The phone Lavi was petting suddenly sounded off as Mrs. Brown’s voice came through its loudspeaker.
“Leon, there’s someone outside to meet you. Says he’s from Mondo Cake World, and you’re the only person here who buys those … monstrosities.”
“Awesome! Have him bring it in! I’ll share it with ya’ll!”
“He said there’s been a problem. The cake got damaged during transport.”
The delight fell from Lavi’s face as he was horrorstruck. After a moment of grimacing, he replied, “I’m coming. Don’t let him get away.”
When Lavi dashed out of the room, Chris and Robbie were left alone in the office. Robbie inhaled audibly, held the breath in, and then blew it out.
“Why do I feel like I didn’t learn anything from this?” Robbie wondered out loud.
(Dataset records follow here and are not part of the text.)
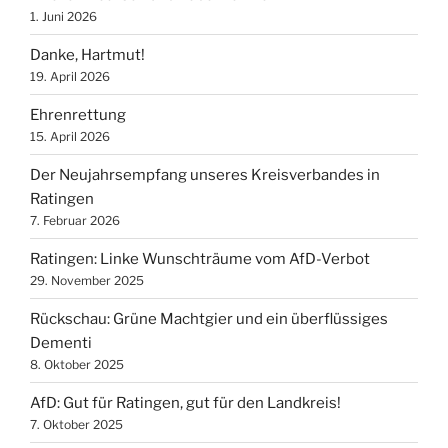
1. Juni 2026
Danke, Hartmut!
19. April 2026
Ehrenrettung
15. April 2026
Der Neujahrsempfang unseres Kreisverbandes in
Ratingen
7. Februar 2026
Ratingen: Linke Wunschträume vom AfD-Verbot
29. November 2025
Rückschau: Grüne Machtgier und ein überflüssiges
Dementi
8. Oktober 2025
AfD: Gut für Ratingen, gut für den Landkreis!
7. Oktober 2025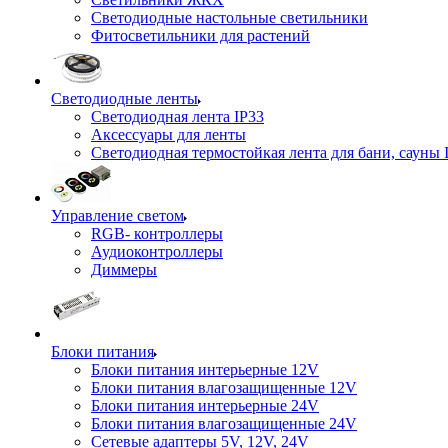
Светодиодные настольные светильники
Фитосветильники для растений
Светодиодные ленты
Светодиодная лента IP33
Аксессуары для ленты
Светодиодная термостойкая лента для бани, сауны 
Управление светом
RGB- контроллеры
Аудиоконтроллеры
Диммеры
Блоки питания
Блоки питания интерьерные 12V
Блоки питания влагозащищенные 12V
Блоки питания интерьерные 24V
Блоки питания влагозащищенные 24V
Сетевые адаптеры 5V, 12V, 24V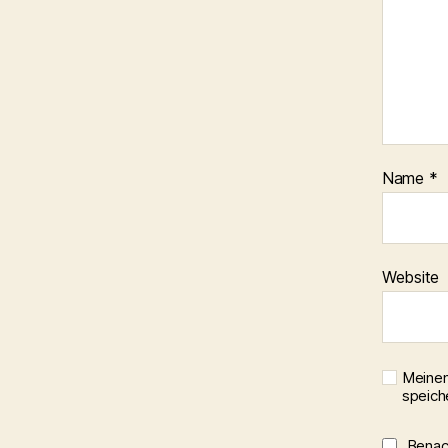
Name
*
Website
Meinen
speich
Benach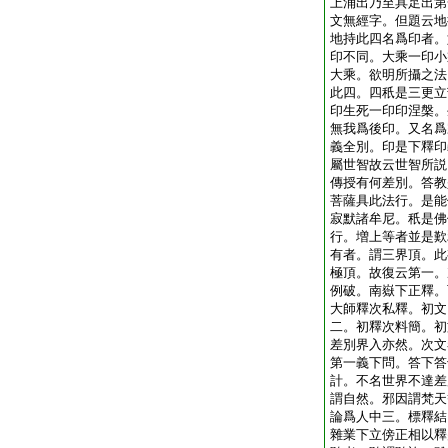
上涌出乃至具足出第
文無經字。但題云地
地持此四名爲印者。
印不同。大乘一印小
大乘。欲明所攝之法
此四。四秖是三更立
印生死一印印涅槃。
無我爲後印。又名爲
義全別。印是下釋印
屬世智故云世智所説
傳授有何差別。答教
菩薩具此法行。是能
寂默諸牟尼。秖是佛
行。増上等者並是歎
有者。謂三界頂。此
極頂。故復云第一。
例破。南嶽下正釋。
大師釋次私釋。初文
二。初釋次料簡。初
差別界入亦然。次文
第一義下問。答下答
計。不名世界不達差
謂自然。邪因謂梵天
論爲人中三。標釋結
雜業下立傍正相以釋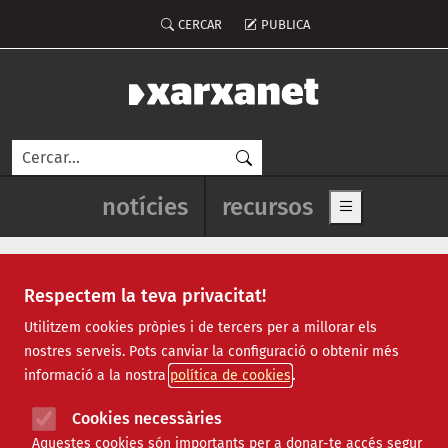
Vés al contingut
Menú del compte d'usuari
CERCAR
PUBLICA
Cerca
Navegació principal de l'enca
notícies
recursos
Show main me
Respectem la teva privacitat!
Santa Perpètua de Mogoda
Utilitzem cookies pròpies i de tercers per a millorar els
nostres serveis. Pots canviar la configuració o obtenir més
informació a la nostra
política de cookies
Cookies necessàries
Aquestes cookies són importants per a donar-te accés segur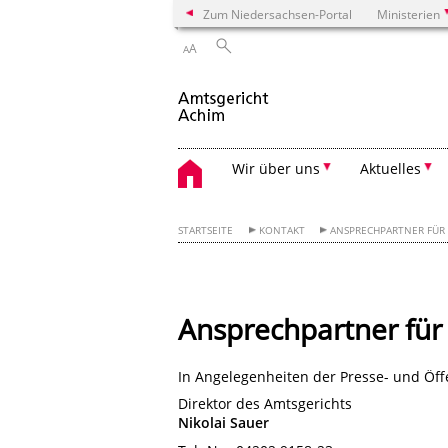
Zum Niedersachsen-Portal
Ministerien
A
A
Wir über uns
Aktuelles
STARTSEITE
KONTAKT
ANSPRECHPARTNER FÜR 
Ansprechpartner für 
In Angelegenheiten der Presse- und Öffe
Direktor des Amtsgerichts
Nikolai Sauer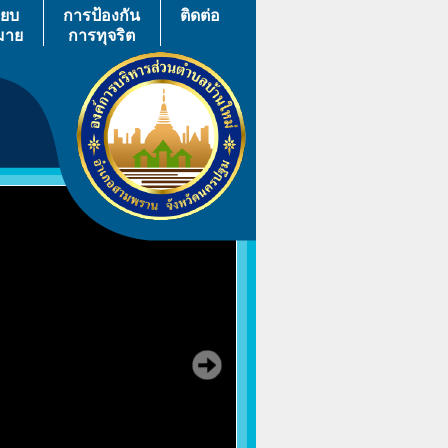
ียบ
การป้องกัน
ติดต่อ
มาย
การทุจริต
“It’ll be fine, man,” Chris told him reassuringly.
Robbie rubbed the back of his neck, looking around at the floor.
“You’re almost too laidback about this,” Robbie said with a weak smile. “Ain’t you worried?”
“Worried about what?”
“About whatever this whole damn mess is gonna mean for us!” Realizing his voice had become rather loud, Robbie quieted down. “It doesn’t … like, bother you?”
After some serious thought, Chris replied, “Actually, it does. I’m scared of the future, scared of whatever path is ahead of us from here. But … it’s hard to explain, though.” He held his chest over his heart, feeling its steady beat through his ribs. “It feels like it’ll be okay. Like there’s good to get out of it. Something bigger than me, bigger than what I know, and that’ll make it worth it. Worth it a million times over, and then some.”
“You think so, huh?” Robbie asked, somehow feeling comforted by Chris’s response, even if just a tiny bit.
“I do. And here’s the weird part. Up until the first time Lavi explained this to me, I hadn’t realized that there’d been a sort of haze in my heart, like a form of anxiety or longing. Now that I know what’s going on, I feel like that funk had been lifted. Being in this situation has brought me peace.”
Robbie didn’t know to laugh or groan, so he did both at once.
“You’re a real piece of work, ya know that?” he told Chris. “But … I trust you.”
The bell rang. Chris and Robbie didn’t react to it right away, standing still until it was finished.
“We’re late for homeroom,” Chris mentioned.
They looked at each other, laughed, and then headed to their respective classes.